De l’aveu de M. Poulin, le gyrophare vert, s’il est adopté à l’échelle provinciale, a des avantages, mais aussi des inconvénients. « Premièrement, il identifie clairement que la personne au volant de la voiture est un pompier en route pour combattre un incendie. Deuxièmement, ça assure ma sécurité et celle des autres automobilistes qui partagent la route avec moi si je suis clairement identifié. Par contre, ce système a aussi des inconvénients », philosophe-t-il.

Abus possible

On pourrait décrire le principal désavantage du gyrophare vert comme sa distribution. Comment garantir qu’il est acheté uniquement par des pompiers volontaires? Comment s’assurer que ceux-ci n’abusent pas des privilèges venant avec celui-ci pour enfreindre, par exemple, le Code de la sécurité routière?

« Ici, à Hawkesbury-Est, c’est le pompier qui doit se procurer le gyrophare vert, ce qui fait en sorte que ce n’est pas tout le monde qui en a un. Dans certains services de sécurité incendie plus gros, c’est l’organisation qui le fournit aux pompiers, ce qui assure une uniformité. Au moment de l’achat, en personne ou sur Internet, aucune carte n’est demandée pour prouver notre statut de pompier volontaire. Donc pas mal n’importe qui peut munir son véhicule de cet équipement et l’uitliser », témoigne pour sa part le directeur du Service de sécurité incendie de Hawkesbury-Est, Bryce Luker.
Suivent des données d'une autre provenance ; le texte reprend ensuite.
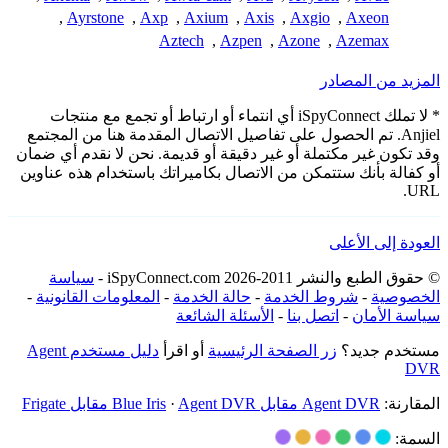
,
Ayrstone
,
Axp
,
Axium
,
Axis
,
Axgio
,
Axeon
Aztech
,
Azpen
,
Azone
,
Azemax
المزيد من المصادر
* لا تملك iSpyConnect أي انتماء أو ارتباط أو تجمع مع منتجات
Anjiel. تم الحصول على تفاصيل الاتصال المقدمة هنا من المجتمع
وقد تكون غير مكتملة أو غير دقيقة أو قديمة. نحن لا نقدم أي ضمان
أو كفالة بأنك ستتمكن من الاتصال بكاميراتك باستخدام هذه عناوين
URL.
العودة إلى الأعلى
© حقوق الطبع والنشر 2011-2026 iSpyConnect.com -
سياسة
الخصوصية
-
شروط الخدمة
-
حالة الخدمة
-
المعلومات القانونية
-
سياسة الأمان
-
اتصل بنا
-
الأسئلة الشائعة
مستخدم جديد؟
زر الصفحة الرئيسية
أو اقرأ
دليل مستخدم Agent
DVR
المقارنة:
Agent DVR مقابل Blue Iris
Agent DVR مقابل Frigate
·
السمة: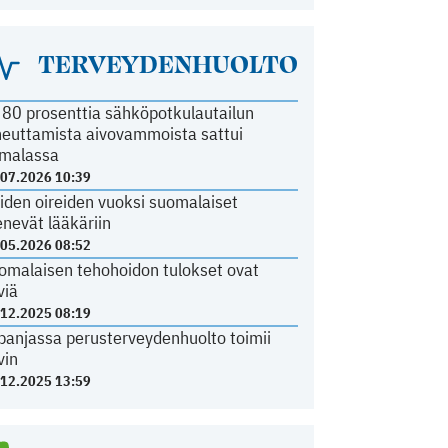
TERVEYDENHUOLTO
i 80 prosenttia sähköpotkulautailun
heuttamista aivovammoista sattui
malassa
.07.2026 10:39
iden oireiden vuoksi suomalaiset
nevät lääkäriin
.05.2026 08:52
omalaisen tehohoidon tulokset ovat
viä
.12.2025 08:19
panjassa perusterveydenhuolto toimii
vin
.12.2025 13:59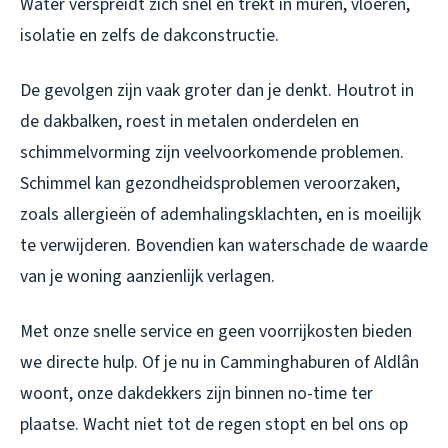
Water verspreidt zich snel en trekt in muren, vloeren,
isolatie en zelfs de dakconstructie.
De gevolgen zijn vaak groter dan je denkt. Houtrot in
de dakbalken, roest in metalen onderdelen en
schimmelvorming zijn veelvoorkomende problemen.
Schimmel kan gezondheidsproblemen veroorzaken,
zoals allergieën of ademhalingsklachten, en is moeilijk
te verwijderen. Bovendien kan waterschade de waarde
van je woning aanzienlijk verlagen.
Met onze snelle service en geen voorrijkosten bieden
we directe hulp. Of je nu in Camminghaburen of Aldlân
woont, onze dakdekkers zijn binnen no-time ter
plaatse. Wacht niet tot de regen stopt en bel ons op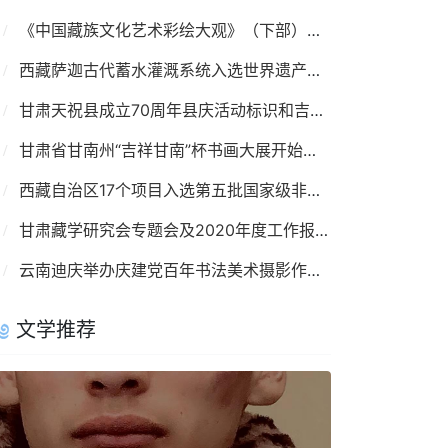
《中国藏族文化艺术彩绘大观》（下部）问世
西藏萨迦古代蓄水灌溉系统入选世界遗产名录
甘肃天祝县成立70周年县庆活动标识和吉祥物发布
甘肃省甘南州“吉祥甘南”杯书画大展开始征稿
西藏自治区17个项目入选第五批国家级非遗名录
甘肃藏学研究会专题会及2020年度工作报告会举办
云南迪庆举办庆建党百年书法美术摄影作品网络展
文学推荐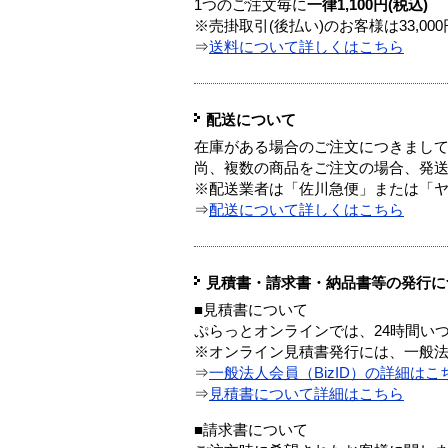
1つのご注文毎に
一律1,100円(税込)
※売掛取引(後払い)のお客様は33,0
⇒
送料について詳しくはこちら
配送について
在庫がある場合のご注文につきまし
尚、複数の商品をご注文の場合、発
※配送業者は「佐川急便」または「
⇒
配送について詳しくはこちら
見積書・請求書・納品書等の発行に
■見積書について
ぷらっとオンラインでは、24時間い
※オンライン見積書発行には、一般法人
⇒
一般法人会員（BizID）の詳細はこ
⇒
見積書について詳細はこちら
■請求書について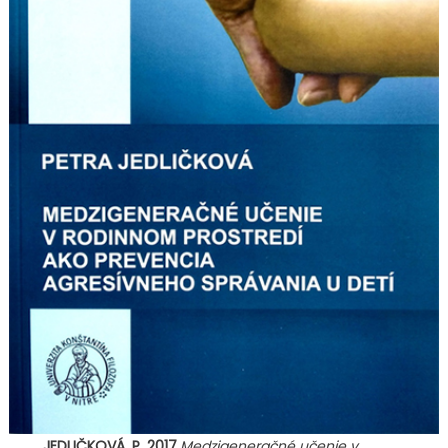
JEDLIČKOVÁ, P. 2017.
Medzigeneračné učenie v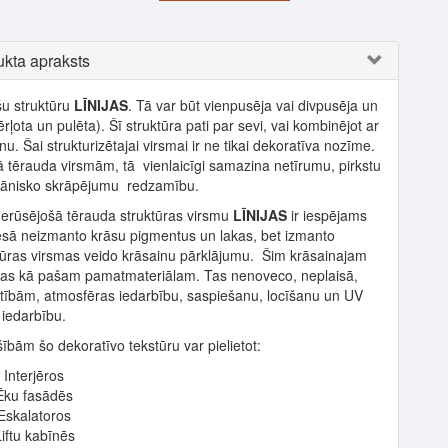
kta apraksts
šu struktūru
LĪNIJAS
. Tā var būt vienpusēja vai divpusēja un
ļota un pulēta). Šī struktūra pati par sevi, vai kombinējot ar
nu. Šai strukturizētajai virsmai ir ne tikai dekoratīva nozīme.
 tērauda virsmām, tā vienlaicīgi samazina netīrumu, pirkstu
ānisko skrāpējumu redzamību.
ūsējošā tērauda struktūras virsmu
LĪNIJAS
ir iespējams
esā neizmanto krāsu pigmentus un lakas, bet izmanto
ktūras virsmas veido krāsainu pārklājumu. Šim krāsainajam
šības kā pašam pamatmateriālam. Tas nenoveco, neplaisā,
stībām, atmosfēras iedarbību, saspiešanu, locīšanu un UV
iedarbību.
ībām šo dekoratīvo tekstūru var pielietot:
Interjēros
Ēku fasādēs
Eskalatoros
iftu kabīnēs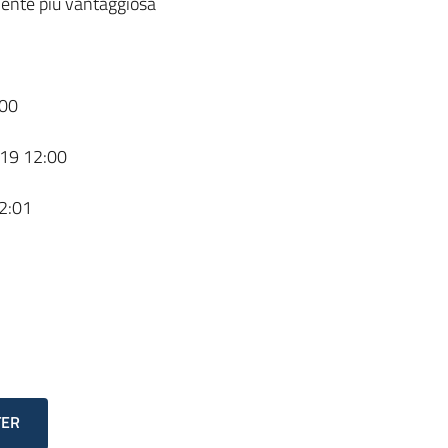
ente più vantaggiosa
00
19 12:00
2:01
TER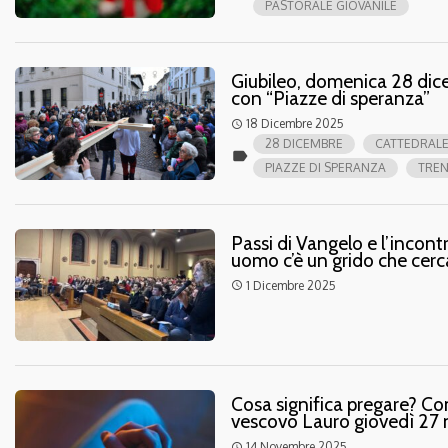
PASTORALE GIOVANILE
Giubileo, domenica 28 dice
con “Piazze di speranza”
18 Dicembre 2025
access_time
28 DICEMBRE
CATTEDRAL
label
PIAZZE DI SPERANZA
TRE
Passi di Vangelo e l’incontr
uomo c’è un grido che cerc
1 Dicembre 2025
access_time
Cosa significa pregare? Com
vescovo Lauro giovedì 27 
14 Novembre 2025
access_time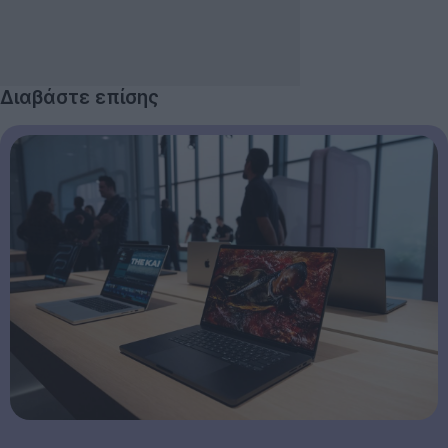
Διαβάστε επίσης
Il poursuit en soutenant de façon générale, la collaboration avec les citoyens est bonne à la vue d’un gyrophare vert activé. Cependant, certaines personnes ne savent pas ce que c’est. « En aucun temps, le gyrophare vert donne le droit d’enfreindre le Code de la sécurité routière ou d’avoir un comportement dangereux au volant. C’est simplement pour prévenir les autres automobilistes et nous permettent de rouler sur l’accotement au besoin », renchérit M. Poulin.

Sensibilisation du public

Que ce soit du coté de M. Poulin et ou de M. Luker, on estime qu’il serait utile d’informer le public sur le gyrophare vert. « Si le projet vient à être légalisé au Québec, ce serait bien de le publiciser », estime le premier. « Encore trop de citoyens ne savent pas comment réagir en voyant un gyrophare vert ou ne savent pas ce que c’est. Ce serait bien de les sensibiliser sur le sujet », conclut le second.